Bhagat Puran Singh, born in 1904, was the son of a Hindu father whose second wife or mistress, Mehtab Kaur, was a Sikh. His step brothers refused to accept their Khatri father’s liaison with a Jat Sikh woman. Under the influence of his mother, the boy turned from Ramji Das to Puran Singh. He spent his adolescent years in Lahore, dividing his time serving in the city’s main gurdwara, borrowing books from different libraries and reading them in his spare time.
He took to nursing sick beggars and wearing khadi. When Partition riots broke out, he barely escaped with his life and trudged barefoot carrying a cripple on his back across the border to Amritsar. It was in Amritsar that he decided to devote the rest of his life to the sick and uncared. He had no money to build a hospital or procure medicines. His hospital comprised a few charpoys in the shade of a tree.
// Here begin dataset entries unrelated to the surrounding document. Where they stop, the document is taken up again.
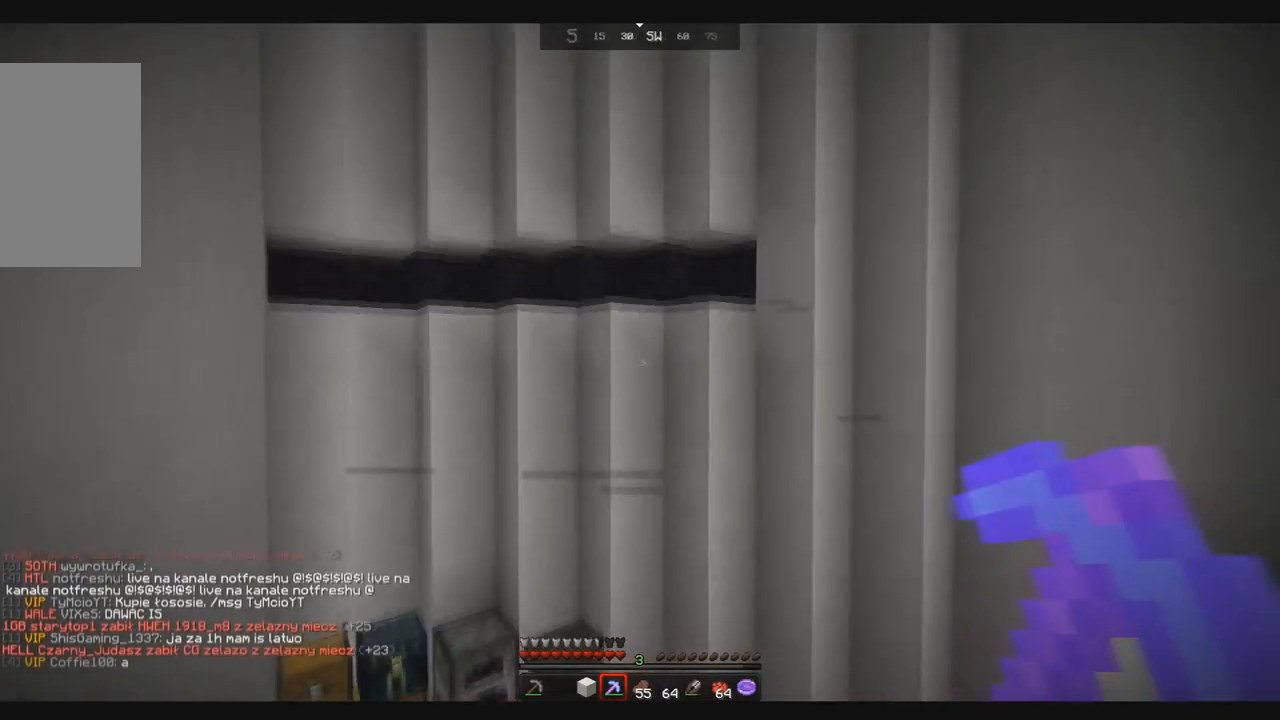
{"keys": [], "mouse": [], "events": []}
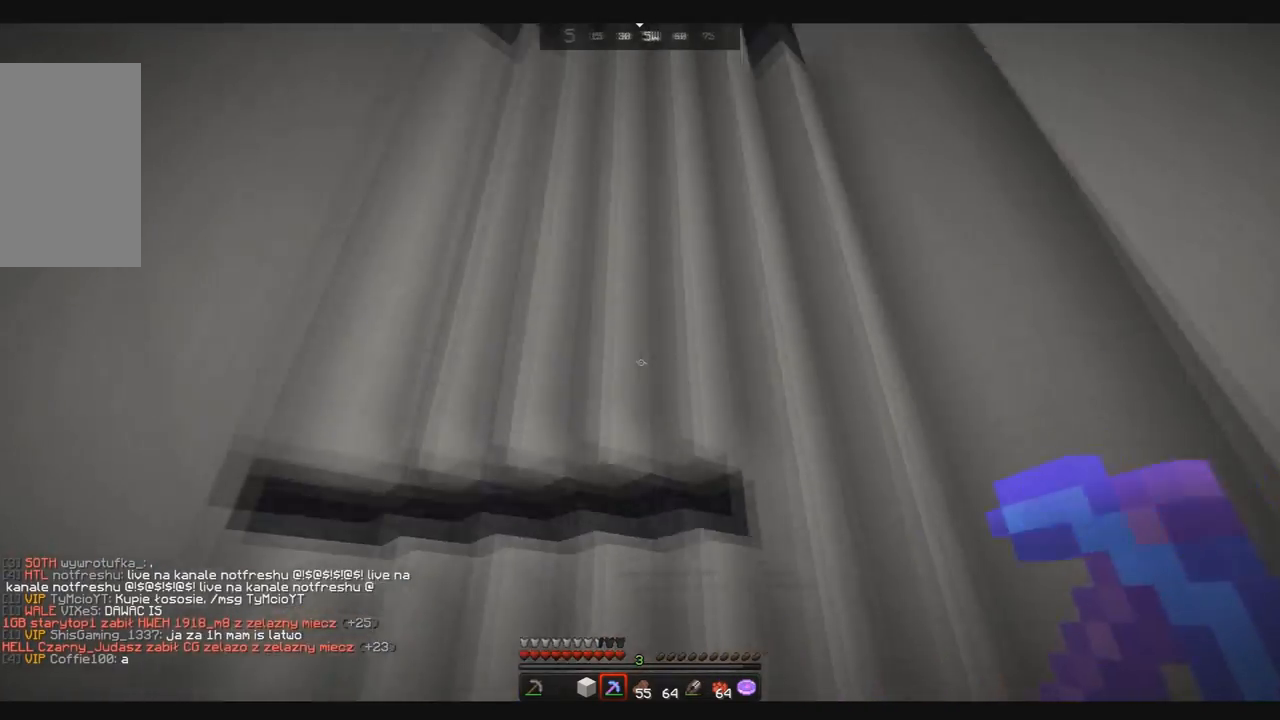
{"keys": ["right"], "mouse": [], "events": [[67, "right", "down"]]}
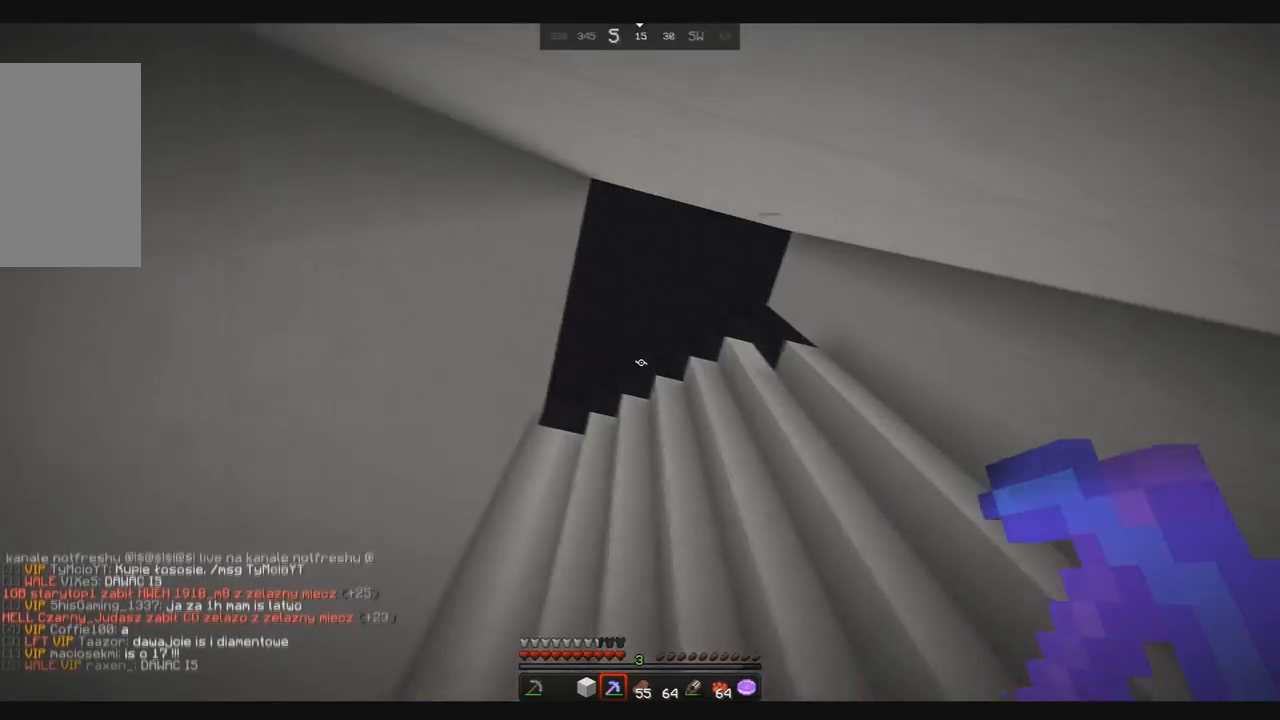
{"keys": [], "mouse": [], "events": [[100, "right", "up"]]}
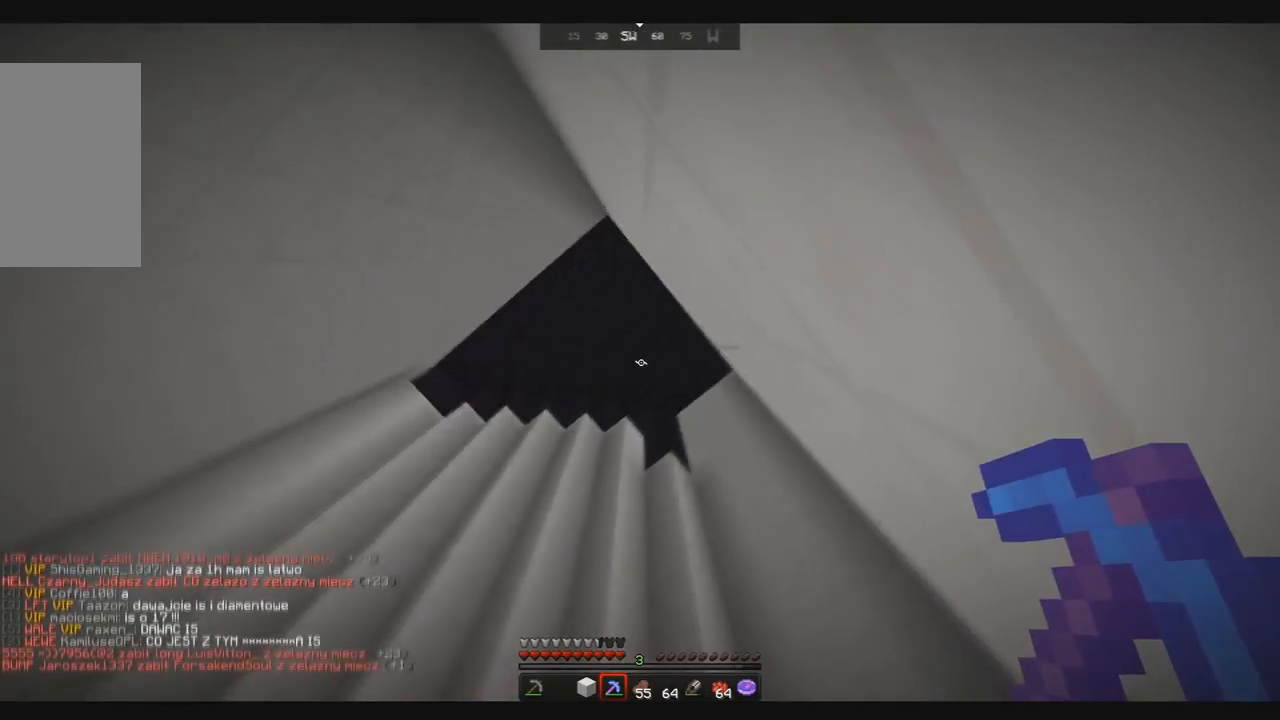
{"keys": [], "mouse": [], "events": []}
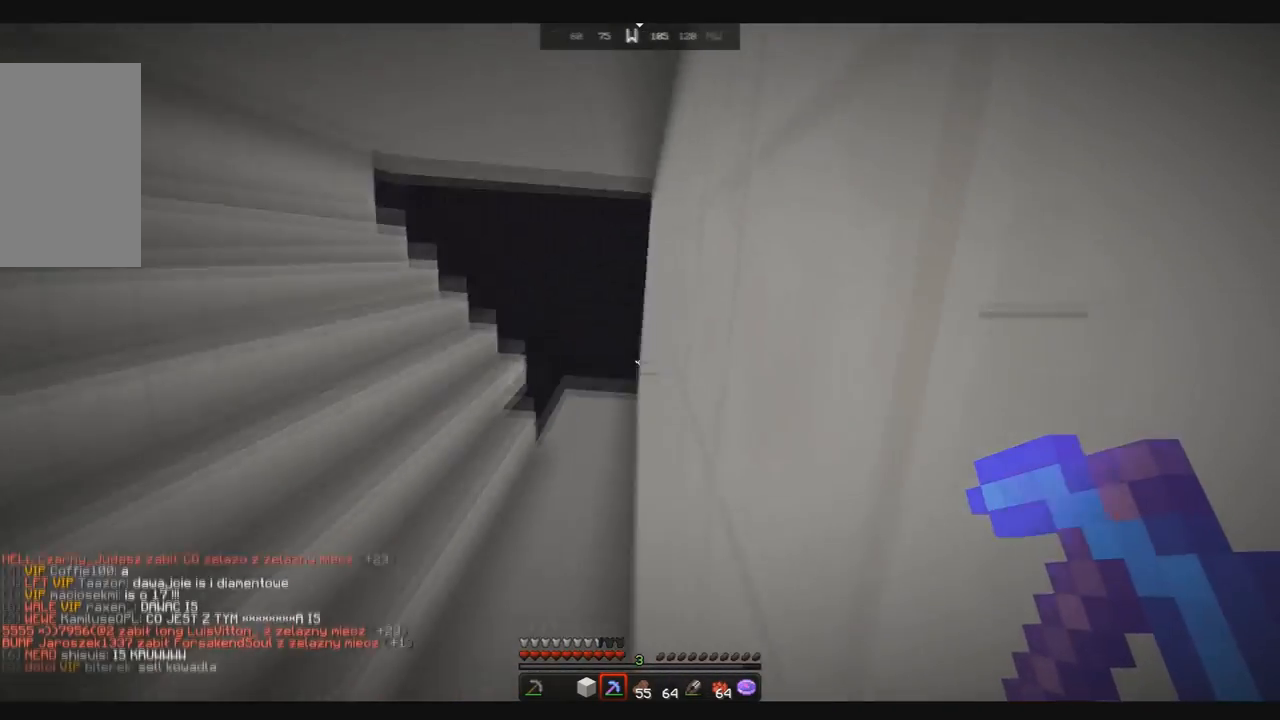
{"keys": [], "mouse": [], "events": []}
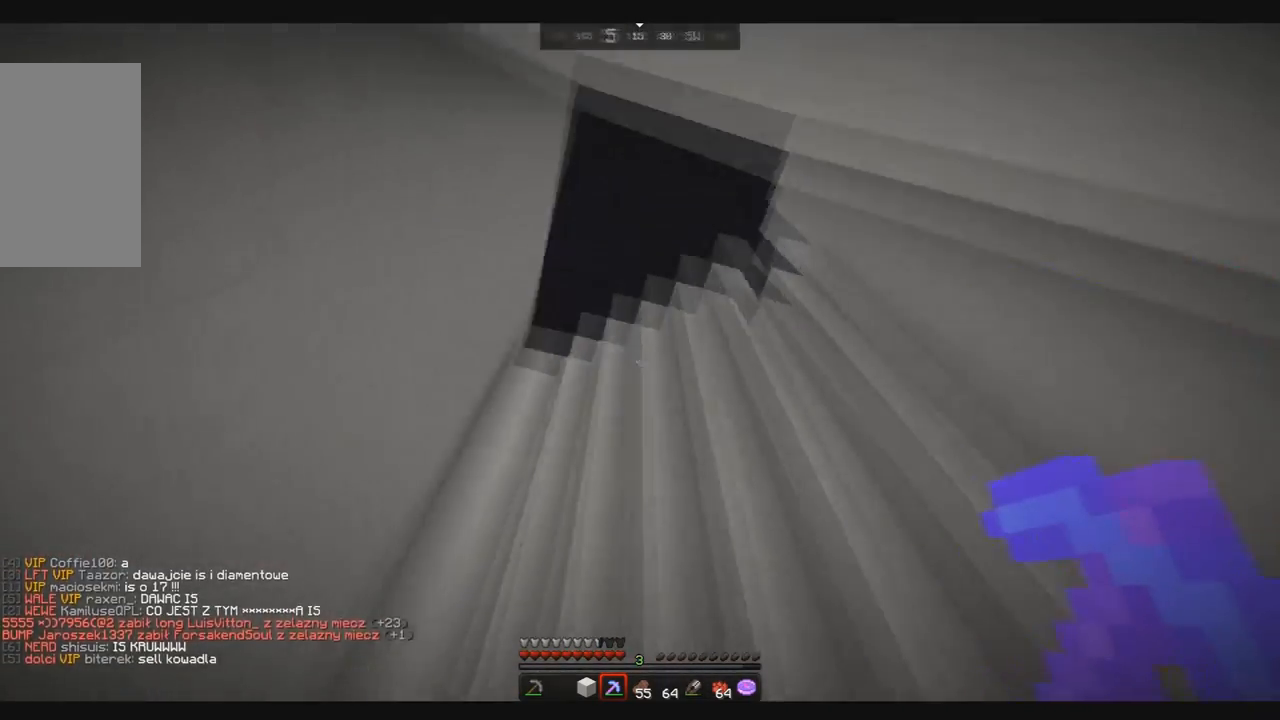
{"keys": [], "mouse": [], "events": []}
Every morning he sat outside the entrance of the Golden Temple with a begging bowl. With what he got, he bought food and medicines for his patients. He rented a haveli. Some people volunteered to help him. So began his Pingalwara for the sick and the destitute. He had black tin boxes, with slits on their covers and the simple word Pingalwara written on them, put up in different parts of the city. People began to put money in the boxes. When he came to be better known, people made donations on the occasion of weddings in their families or in memory of their loved ones. Sewa was Puran Singh’s bhakti and he came to be known as Bhagat Puran Singh.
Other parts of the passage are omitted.